Posted by Alan Childress
That’s the question puzzling — rightly I’d say, under California law — Peter Henning over at the White Collar Crime Prof Blog (presumably a site not about law profs accused of white collar crime). In a nice post from yesterday, Henning, a Wayne State professor [right], reports on an alleged Ponzi
scheme and a press release by the U.S. Attorney’s Office in L.A. announcing the accused’s upcoming criminal trial date. Henning finds particularly “interesting” a throwaway line in the USAO release to the effect that the fraud investigation started by the accused’s attorney reporting the criminal conduct to the USAO. Henning wonders, assuming the press release is accurate, how that happened without violating the current California Rules of Professional Conduct (linked here). He points out that California did not adopt any of the ABA Model Rules versions which extend a future-crime exception to financial harm, instead tightly limiting permissive disclosure in Rule 3-100 to future physical violence. I’d add that California also did not adopt the MR exception based on a lawyer’s participation in the crime or fraud.

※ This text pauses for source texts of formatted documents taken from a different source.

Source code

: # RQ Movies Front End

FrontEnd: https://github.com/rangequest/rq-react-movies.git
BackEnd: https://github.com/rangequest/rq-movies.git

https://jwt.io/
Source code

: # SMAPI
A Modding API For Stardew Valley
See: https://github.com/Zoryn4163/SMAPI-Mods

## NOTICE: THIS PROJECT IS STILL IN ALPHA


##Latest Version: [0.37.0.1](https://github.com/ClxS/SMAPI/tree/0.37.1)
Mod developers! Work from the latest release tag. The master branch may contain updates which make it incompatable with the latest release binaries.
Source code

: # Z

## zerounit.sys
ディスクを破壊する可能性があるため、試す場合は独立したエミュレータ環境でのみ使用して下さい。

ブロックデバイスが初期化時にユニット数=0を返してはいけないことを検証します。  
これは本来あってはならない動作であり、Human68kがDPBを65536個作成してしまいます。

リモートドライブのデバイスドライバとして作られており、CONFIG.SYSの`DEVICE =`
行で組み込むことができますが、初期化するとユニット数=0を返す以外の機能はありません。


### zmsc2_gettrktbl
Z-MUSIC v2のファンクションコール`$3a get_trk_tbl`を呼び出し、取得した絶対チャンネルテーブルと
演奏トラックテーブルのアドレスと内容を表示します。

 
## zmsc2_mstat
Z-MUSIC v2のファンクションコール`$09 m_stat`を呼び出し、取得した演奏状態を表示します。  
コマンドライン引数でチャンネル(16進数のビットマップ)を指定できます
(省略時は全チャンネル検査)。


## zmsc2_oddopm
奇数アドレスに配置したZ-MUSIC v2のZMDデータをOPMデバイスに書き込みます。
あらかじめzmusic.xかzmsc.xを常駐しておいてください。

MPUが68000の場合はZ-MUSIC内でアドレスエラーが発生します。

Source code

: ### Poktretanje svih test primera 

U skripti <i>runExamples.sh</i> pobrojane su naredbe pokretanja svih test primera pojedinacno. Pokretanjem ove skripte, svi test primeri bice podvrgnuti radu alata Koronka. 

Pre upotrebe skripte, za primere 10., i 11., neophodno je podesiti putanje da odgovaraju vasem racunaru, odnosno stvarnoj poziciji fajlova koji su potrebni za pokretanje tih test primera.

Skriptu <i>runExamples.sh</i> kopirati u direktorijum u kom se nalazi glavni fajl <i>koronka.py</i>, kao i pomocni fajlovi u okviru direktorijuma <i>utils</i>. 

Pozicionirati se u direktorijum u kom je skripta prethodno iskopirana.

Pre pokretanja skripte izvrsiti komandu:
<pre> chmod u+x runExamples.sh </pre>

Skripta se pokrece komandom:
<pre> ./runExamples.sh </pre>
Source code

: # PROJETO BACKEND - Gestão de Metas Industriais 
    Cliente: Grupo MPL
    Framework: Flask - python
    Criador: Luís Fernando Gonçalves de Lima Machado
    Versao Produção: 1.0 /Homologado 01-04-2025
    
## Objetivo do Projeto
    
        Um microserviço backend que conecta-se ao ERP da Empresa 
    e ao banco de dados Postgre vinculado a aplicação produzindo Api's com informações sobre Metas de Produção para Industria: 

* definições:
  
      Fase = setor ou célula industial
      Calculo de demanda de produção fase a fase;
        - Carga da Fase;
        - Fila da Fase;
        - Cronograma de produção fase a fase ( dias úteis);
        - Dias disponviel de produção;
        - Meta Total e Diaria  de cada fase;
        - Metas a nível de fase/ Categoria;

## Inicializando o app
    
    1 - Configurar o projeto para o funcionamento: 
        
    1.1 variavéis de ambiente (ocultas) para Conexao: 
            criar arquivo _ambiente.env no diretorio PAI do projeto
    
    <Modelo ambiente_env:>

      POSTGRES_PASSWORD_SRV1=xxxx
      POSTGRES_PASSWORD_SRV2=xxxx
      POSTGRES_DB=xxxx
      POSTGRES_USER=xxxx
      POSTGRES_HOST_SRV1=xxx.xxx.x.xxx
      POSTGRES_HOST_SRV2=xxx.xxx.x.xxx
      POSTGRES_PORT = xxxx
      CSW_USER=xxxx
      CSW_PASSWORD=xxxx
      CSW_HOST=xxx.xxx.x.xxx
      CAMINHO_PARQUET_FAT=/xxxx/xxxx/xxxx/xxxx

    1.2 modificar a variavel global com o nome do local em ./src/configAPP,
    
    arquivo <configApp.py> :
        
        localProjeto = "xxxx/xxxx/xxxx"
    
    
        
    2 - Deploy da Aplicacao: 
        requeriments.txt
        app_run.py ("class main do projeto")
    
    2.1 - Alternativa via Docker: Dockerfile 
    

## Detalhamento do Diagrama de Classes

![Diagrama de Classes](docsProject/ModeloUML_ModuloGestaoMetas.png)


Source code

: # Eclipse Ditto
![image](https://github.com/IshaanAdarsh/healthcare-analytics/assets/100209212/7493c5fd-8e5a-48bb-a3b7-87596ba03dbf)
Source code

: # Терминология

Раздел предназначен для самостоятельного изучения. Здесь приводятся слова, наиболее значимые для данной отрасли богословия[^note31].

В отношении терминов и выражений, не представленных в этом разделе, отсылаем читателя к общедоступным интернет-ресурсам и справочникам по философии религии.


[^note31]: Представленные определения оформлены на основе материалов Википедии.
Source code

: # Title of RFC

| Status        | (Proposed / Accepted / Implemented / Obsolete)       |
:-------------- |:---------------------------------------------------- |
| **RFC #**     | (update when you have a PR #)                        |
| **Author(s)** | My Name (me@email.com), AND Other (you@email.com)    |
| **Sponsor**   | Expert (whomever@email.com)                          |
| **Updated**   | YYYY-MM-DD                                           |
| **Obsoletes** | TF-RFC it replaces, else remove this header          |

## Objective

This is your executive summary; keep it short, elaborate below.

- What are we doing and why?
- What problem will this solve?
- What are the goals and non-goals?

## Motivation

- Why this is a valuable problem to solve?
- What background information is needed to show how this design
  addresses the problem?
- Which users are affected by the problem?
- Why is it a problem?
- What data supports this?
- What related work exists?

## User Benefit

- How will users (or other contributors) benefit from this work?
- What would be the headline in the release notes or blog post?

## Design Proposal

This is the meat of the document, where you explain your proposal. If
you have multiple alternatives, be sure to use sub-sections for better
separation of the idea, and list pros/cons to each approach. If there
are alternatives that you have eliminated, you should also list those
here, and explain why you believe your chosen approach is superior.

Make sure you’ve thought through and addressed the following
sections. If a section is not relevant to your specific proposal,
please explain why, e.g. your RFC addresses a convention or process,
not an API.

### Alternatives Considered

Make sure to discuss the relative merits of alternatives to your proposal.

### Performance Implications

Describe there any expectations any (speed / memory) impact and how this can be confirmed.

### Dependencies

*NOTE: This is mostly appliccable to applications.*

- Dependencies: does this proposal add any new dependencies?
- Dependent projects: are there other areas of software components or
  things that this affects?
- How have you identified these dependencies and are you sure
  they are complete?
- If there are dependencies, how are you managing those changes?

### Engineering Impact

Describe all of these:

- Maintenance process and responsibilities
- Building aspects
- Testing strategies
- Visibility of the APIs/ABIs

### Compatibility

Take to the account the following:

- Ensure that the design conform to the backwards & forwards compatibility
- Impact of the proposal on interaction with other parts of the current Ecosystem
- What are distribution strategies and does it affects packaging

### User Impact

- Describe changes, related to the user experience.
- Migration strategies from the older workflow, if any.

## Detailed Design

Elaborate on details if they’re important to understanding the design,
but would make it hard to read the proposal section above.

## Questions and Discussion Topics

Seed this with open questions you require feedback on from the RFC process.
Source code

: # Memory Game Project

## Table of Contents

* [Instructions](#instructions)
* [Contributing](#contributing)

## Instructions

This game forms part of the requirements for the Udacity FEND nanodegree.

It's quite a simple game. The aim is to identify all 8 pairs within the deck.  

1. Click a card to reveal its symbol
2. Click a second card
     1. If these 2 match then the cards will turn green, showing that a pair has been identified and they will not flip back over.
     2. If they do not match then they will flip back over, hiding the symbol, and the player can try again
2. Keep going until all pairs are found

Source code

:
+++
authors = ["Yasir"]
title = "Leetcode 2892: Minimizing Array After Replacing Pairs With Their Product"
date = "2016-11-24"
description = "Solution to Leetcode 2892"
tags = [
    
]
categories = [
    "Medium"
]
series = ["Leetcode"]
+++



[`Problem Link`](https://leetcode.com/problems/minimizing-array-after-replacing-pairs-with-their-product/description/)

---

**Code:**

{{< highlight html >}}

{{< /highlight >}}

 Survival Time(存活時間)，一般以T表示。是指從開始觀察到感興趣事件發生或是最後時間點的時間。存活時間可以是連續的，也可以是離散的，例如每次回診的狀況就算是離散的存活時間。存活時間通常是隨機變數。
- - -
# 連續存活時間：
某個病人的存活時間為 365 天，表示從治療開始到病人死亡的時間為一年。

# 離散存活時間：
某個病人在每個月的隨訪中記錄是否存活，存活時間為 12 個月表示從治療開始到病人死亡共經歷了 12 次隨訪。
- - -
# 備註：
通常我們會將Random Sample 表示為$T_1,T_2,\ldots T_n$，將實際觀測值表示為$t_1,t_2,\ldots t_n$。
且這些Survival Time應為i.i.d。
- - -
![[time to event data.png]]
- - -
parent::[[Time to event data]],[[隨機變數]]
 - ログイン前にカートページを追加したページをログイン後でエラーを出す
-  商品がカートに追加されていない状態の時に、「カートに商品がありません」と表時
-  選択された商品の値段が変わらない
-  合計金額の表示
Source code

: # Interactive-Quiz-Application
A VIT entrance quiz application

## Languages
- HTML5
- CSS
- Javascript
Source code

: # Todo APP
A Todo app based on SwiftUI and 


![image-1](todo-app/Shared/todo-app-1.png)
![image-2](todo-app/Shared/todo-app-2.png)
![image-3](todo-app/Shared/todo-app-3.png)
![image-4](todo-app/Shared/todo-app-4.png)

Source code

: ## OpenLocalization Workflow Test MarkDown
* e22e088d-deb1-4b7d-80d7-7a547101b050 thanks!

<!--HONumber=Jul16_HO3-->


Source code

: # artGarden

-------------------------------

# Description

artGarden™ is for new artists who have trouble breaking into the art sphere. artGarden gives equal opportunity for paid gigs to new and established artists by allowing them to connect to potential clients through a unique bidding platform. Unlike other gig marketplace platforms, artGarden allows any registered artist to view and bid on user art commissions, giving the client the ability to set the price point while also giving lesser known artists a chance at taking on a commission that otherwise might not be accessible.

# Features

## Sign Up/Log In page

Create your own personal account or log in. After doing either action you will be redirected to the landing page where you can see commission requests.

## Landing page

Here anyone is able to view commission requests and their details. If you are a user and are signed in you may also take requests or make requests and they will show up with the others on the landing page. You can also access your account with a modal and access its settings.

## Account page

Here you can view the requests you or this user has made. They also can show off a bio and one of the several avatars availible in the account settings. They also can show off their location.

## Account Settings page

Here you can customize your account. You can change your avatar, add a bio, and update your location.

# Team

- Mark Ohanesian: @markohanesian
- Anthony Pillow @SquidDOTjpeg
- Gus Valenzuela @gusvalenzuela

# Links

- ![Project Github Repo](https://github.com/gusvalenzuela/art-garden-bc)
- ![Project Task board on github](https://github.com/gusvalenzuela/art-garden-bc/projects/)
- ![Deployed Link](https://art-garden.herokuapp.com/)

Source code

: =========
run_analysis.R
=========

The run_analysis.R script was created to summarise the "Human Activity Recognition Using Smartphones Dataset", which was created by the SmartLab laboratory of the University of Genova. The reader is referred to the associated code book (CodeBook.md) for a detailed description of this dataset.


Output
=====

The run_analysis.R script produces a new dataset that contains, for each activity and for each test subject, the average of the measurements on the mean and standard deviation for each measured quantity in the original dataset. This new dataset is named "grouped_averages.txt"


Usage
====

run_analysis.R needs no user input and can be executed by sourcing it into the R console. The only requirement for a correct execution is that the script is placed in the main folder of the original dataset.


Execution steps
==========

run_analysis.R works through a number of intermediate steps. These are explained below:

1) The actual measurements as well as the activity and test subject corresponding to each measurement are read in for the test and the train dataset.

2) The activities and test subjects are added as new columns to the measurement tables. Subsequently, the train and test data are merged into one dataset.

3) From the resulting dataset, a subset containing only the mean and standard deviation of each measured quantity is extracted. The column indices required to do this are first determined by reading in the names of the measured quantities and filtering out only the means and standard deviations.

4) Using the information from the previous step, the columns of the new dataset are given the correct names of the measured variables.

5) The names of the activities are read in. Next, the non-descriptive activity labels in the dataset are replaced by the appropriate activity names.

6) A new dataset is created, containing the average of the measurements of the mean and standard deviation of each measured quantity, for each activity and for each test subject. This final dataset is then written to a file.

I’d add further that even California’s proposed major revisions to its Rules, out now for public comment, will follow numbering like the ABA but do not yet propose to adopt any new exceptions to confidentiality. That’s not surprising, given how strongly the California Business & Professions Code is traditionally seen to protect confidentiality and privilege. Nor is the lawyer ethically permitted to induce others to violate these principles (Rule 1-120) or interfere with privilege (B&P Code sec. 6217), raising the additional question whether the USAO could encourage the defendant’s attorney to reveal information.
So I don’t have an answer for Henning either, except to agree with his puzzlement. Maybe the scheme had effects and victims in California allowing prosecution there, but the lawyer represented the Ponz in one of the growing number of states adopting newer versions of the ABA MR which include economic crime as well as criminal acts which the lawyer helped advance? Maybe one of the ethical readers of this blog has a better answer than I do? Plus Henning should update us if he finds out more details, please; I will bet there is a simple explanation for this not at all like the Al Pacino character in “…And Justice For All” in his willingness to give up his license for the supposed greater good of telling the court that his client and everyone else were “all out of order!” For an interesting study of a government [DOJ ethics] lawyer willing to risk exactly that, to disclose her view that the Bush administration — very likely her client — had withheld information on the questioning of John Walker Lindh, see this analysis by David McGowan, on which Jeff had previously opined (on other grounds). Anyway, like Henning, I don’t get it here.